- _Text provided_:
>>>

- Born: Mariusz Szczęsny Ziółkowski October 20, 1953 (age 72) Warsaw, Warsaw Voivodeship, Polish People's Republic
- Known for: Archaeology of the Americas
- Honours: ,

Academic background
- Alma mater: University of Warsaw (1977)
- Thesis: Pachap unanchan: el calendario metropolitano del Imperio Inka

Academic work
- Institutions: Faculty of Archaeology, University of Warsaw
- Website: Mariusz Ziolkowski publications on Academia.edu

= Mariusz Ziółkowski =

Polish archaeologist and academic

Mariusz Ziółkowski (born October 20, 1953, in Warsaw) – Polish archaeologist, professor of humanities, professor at the University of Warsaw, head of the Pre-Columbian Research Center, and associate professor at the Catholic University of Santa María in Arequipa, Peru.

From 1972 to 1977, Ziółkowski studied archaeology and art history at the University of Warsaw. In 1974, he obtained the Diplôme des Hautes Etudes de Langue et Civilisation Françaises in Paris, and in 1986, he defended his doctoral thesis entitled Pachap unanchan: el calendario metropolitano del Imperio Inka at his alma mater. In 1997, he obtained habilitation for his work on Studium La guerra de los wawquis: Los mecanismos y los objetivos de la rivalidad dentro de la élite inca, s. XV – XVI.

<<<

Rendered chart images:
>>>

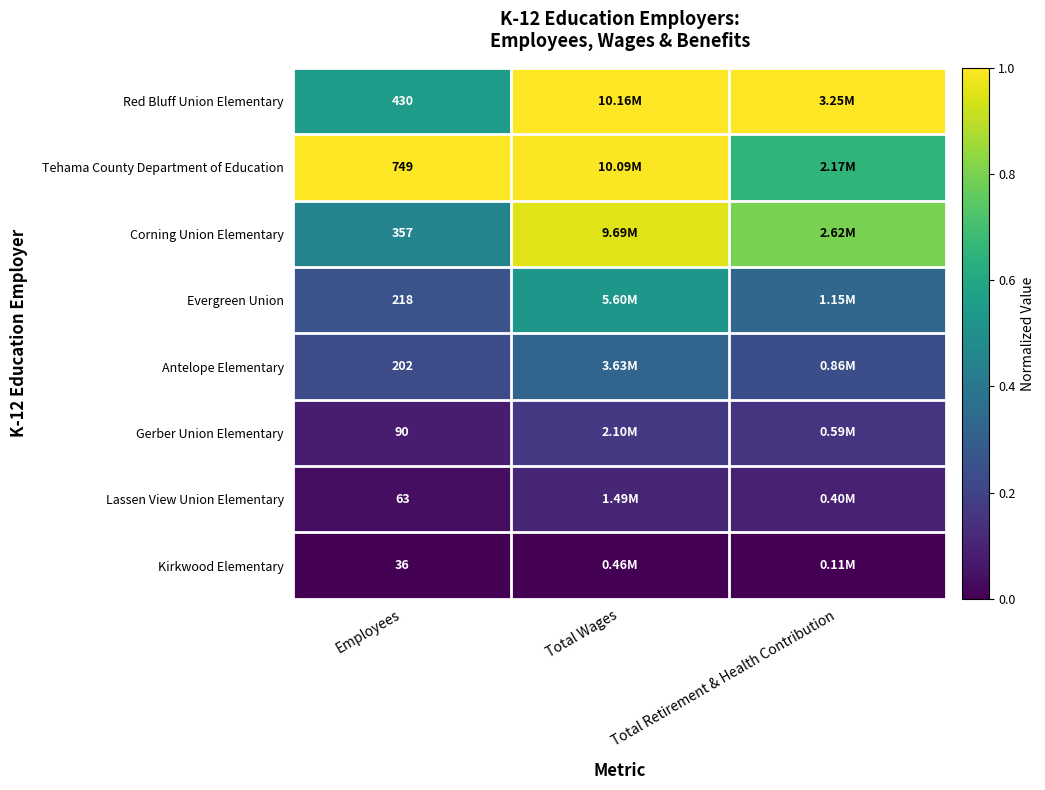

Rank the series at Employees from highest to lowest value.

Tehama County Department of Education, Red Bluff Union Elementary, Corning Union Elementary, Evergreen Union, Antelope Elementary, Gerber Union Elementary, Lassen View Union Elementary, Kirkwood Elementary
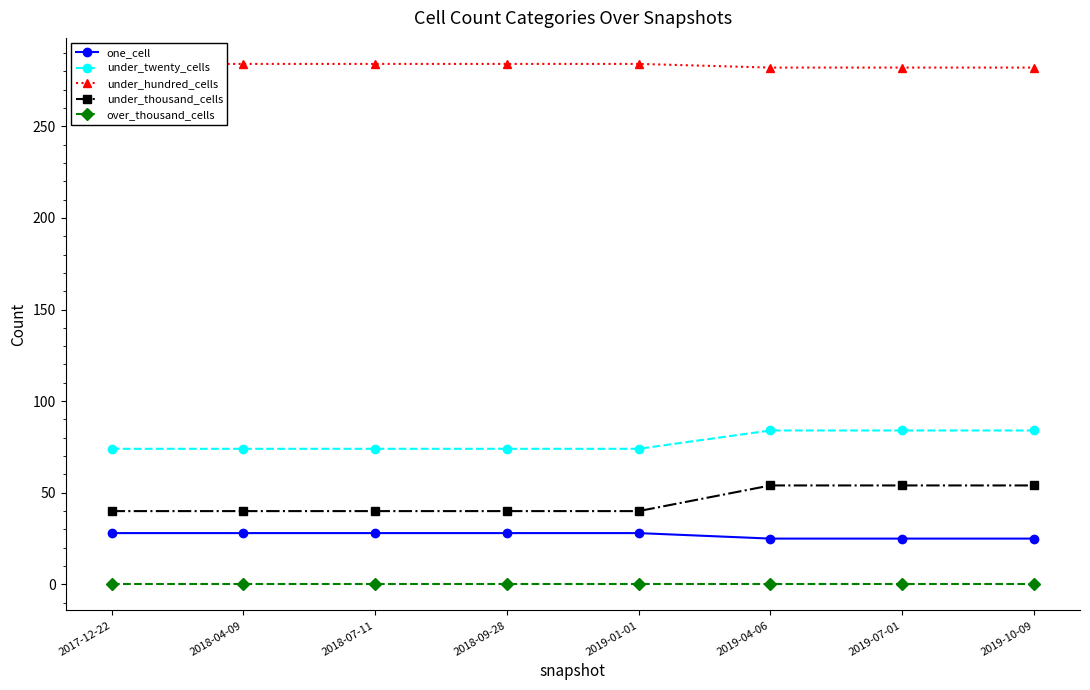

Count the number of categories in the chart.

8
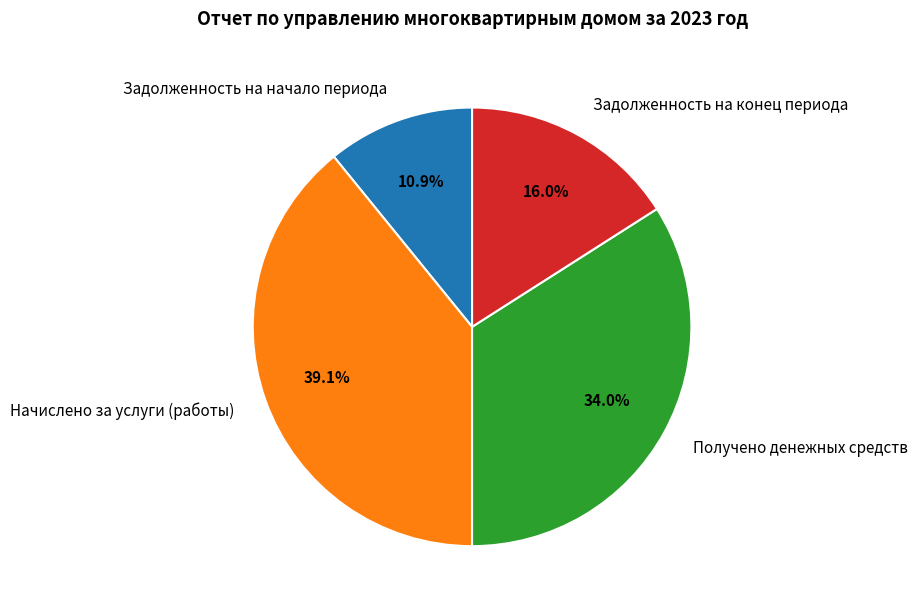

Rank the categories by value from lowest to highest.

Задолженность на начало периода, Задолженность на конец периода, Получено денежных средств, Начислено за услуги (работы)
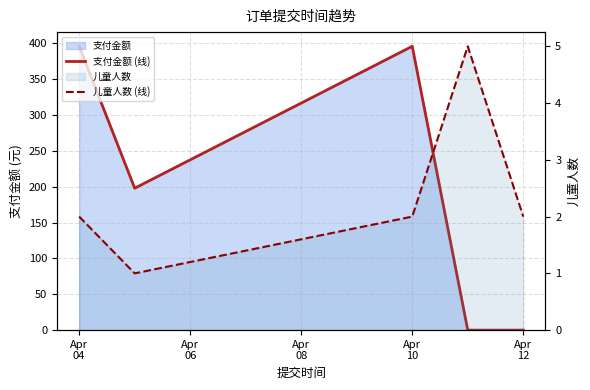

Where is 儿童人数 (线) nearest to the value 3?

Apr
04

<<<
>>>

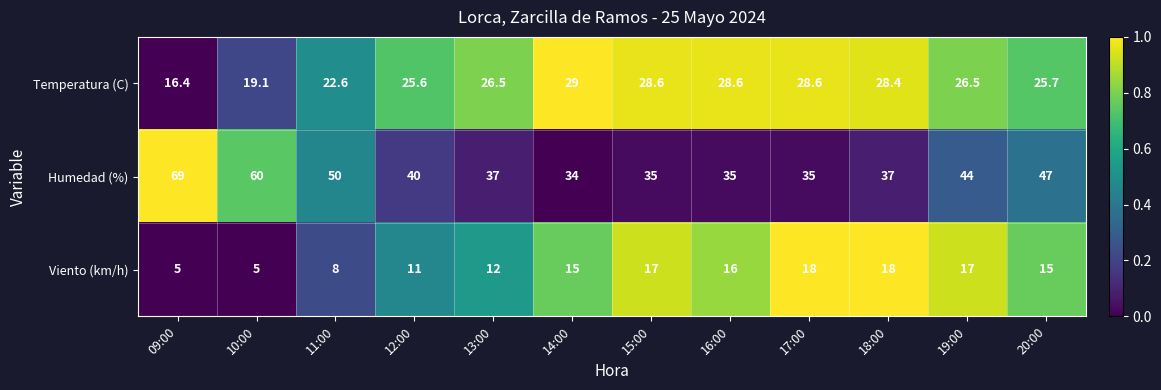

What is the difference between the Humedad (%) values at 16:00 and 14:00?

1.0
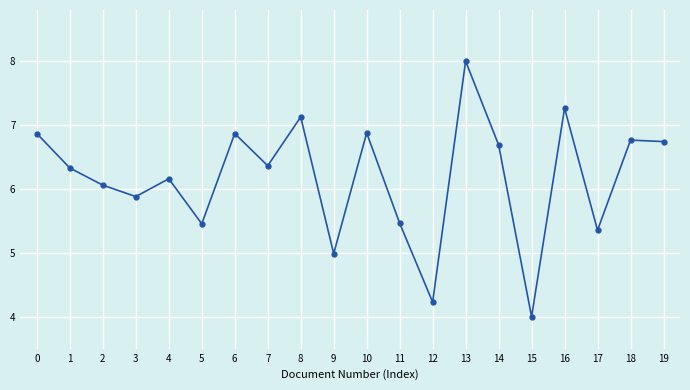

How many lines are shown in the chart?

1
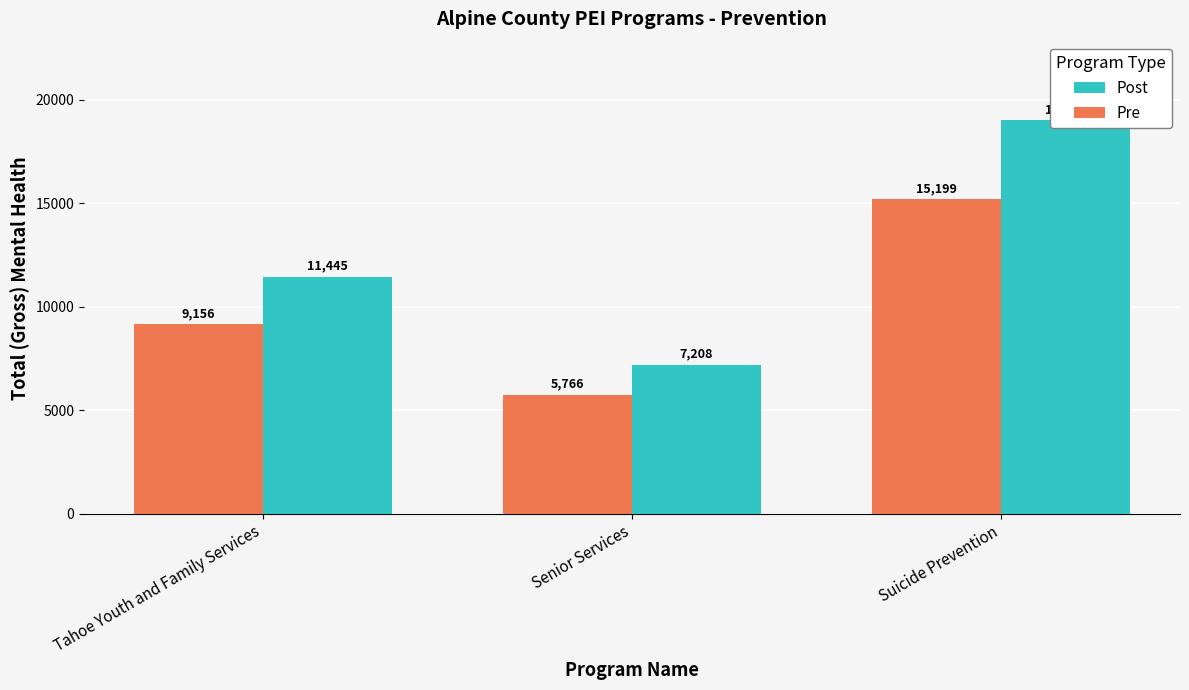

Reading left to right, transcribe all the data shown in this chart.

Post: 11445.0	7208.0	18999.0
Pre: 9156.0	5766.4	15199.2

<<<

- _Parts of the exercise_:
- a) In the biography of Mariusz Ziółkowski, list every year mentioned in the paragraph that begins "From 1972 to 1977".
- b) From the listing, give the lines starting at the one containing "Tehama County Department" and ending at the one containing "Rank the categories" as a Markdown table with columns n and Line, omitting blank lines and pictures.
The biography and the listing are unrelated to each other.

- _Solutions to the exercise_:
- a)
- 1972
- 1977
- 1974
- 1986
- 1997

- b)
| n | Line |
|---|---|
| 1 | Tehama County Department of Education, Red Bluff Union Elementary, Corning Union Elementary, Evergreen Union, Antelope Elementary, Gerber Union Elementary, Lassen View Union Elementary, Kirkwood Elementary |
| 2 | Count the number of categories in the chart. |
| 3 | 8 |
| 4 | Rank the categories by value from lowest to highest. |